EXERCISE REQUIREMENTS
Using the word "flare" as the filter, copy each matching line from the records.
Top of DATA SHOWN
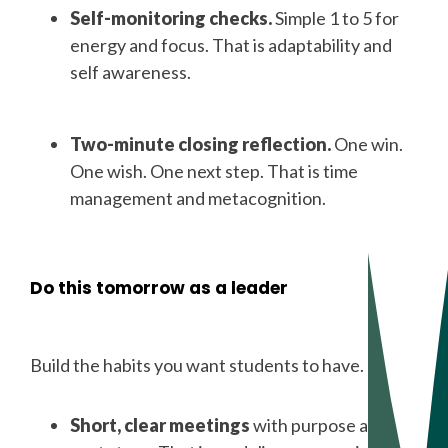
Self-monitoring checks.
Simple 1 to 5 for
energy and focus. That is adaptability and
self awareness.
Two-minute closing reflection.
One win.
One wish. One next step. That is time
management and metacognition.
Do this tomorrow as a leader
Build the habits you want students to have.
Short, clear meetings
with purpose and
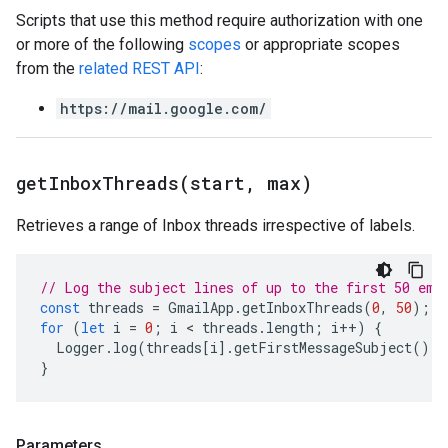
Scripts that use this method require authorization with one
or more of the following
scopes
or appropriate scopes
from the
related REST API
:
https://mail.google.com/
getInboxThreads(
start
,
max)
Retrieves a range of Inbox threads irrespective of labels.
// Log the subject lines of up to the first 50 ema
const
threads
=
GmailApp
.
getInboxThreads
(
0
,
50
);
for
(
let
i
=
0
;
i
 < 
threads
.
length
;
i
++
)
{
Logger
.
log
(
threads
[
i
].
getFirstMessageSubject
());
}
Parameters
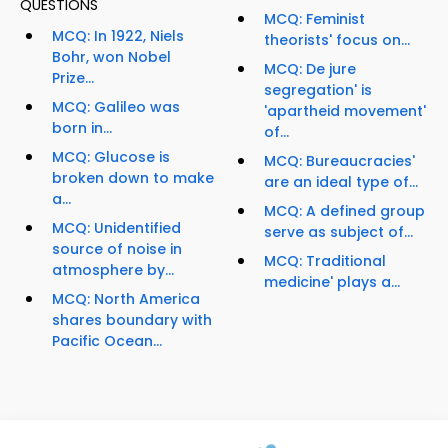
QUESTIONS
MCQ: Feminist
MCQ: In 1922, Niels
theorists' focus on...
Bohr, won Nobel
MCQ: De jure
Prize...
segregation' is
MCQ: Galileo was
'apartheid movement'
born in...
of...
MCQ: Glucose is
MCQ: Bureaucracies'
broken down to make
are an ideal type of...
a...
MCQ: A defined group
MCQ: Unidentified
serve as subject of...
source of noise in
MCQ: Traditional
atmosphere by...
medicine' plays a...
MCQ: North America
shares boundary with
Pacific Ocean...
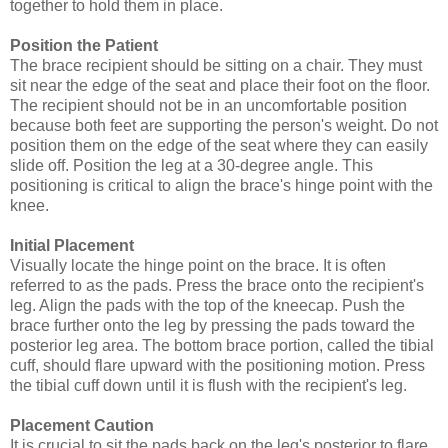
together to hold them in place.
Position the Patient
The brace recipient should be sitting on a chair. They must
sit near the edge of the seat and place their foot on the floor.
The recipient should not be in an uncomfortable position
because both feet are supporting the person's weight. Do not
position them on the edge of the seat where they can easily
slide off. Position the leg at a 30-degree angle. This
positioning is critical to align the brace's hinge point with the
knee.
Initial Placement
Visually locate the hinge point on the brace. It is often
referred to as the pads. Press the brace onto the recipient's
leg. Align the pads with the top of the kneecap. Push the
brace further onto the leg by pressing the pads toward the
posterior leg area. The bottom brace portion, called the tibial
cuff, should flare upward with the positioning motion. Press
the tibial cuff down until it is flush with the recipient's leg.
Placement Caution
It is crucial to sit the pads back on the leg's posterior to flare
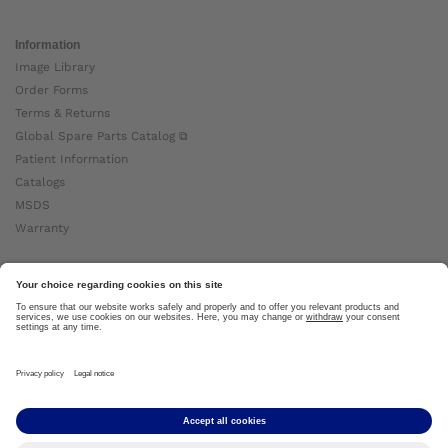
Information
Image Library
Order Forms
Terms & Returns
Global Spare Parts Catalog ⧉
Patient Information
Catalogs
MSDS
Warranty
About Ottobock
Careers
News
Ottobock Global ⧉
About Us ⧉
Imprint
Bottom of DATA SHOWN
EXERCISE SOLUTION
cuff, should flare upward with the positioning motion. Press
It is crucial to sit the pads back on the leg's posterior to flare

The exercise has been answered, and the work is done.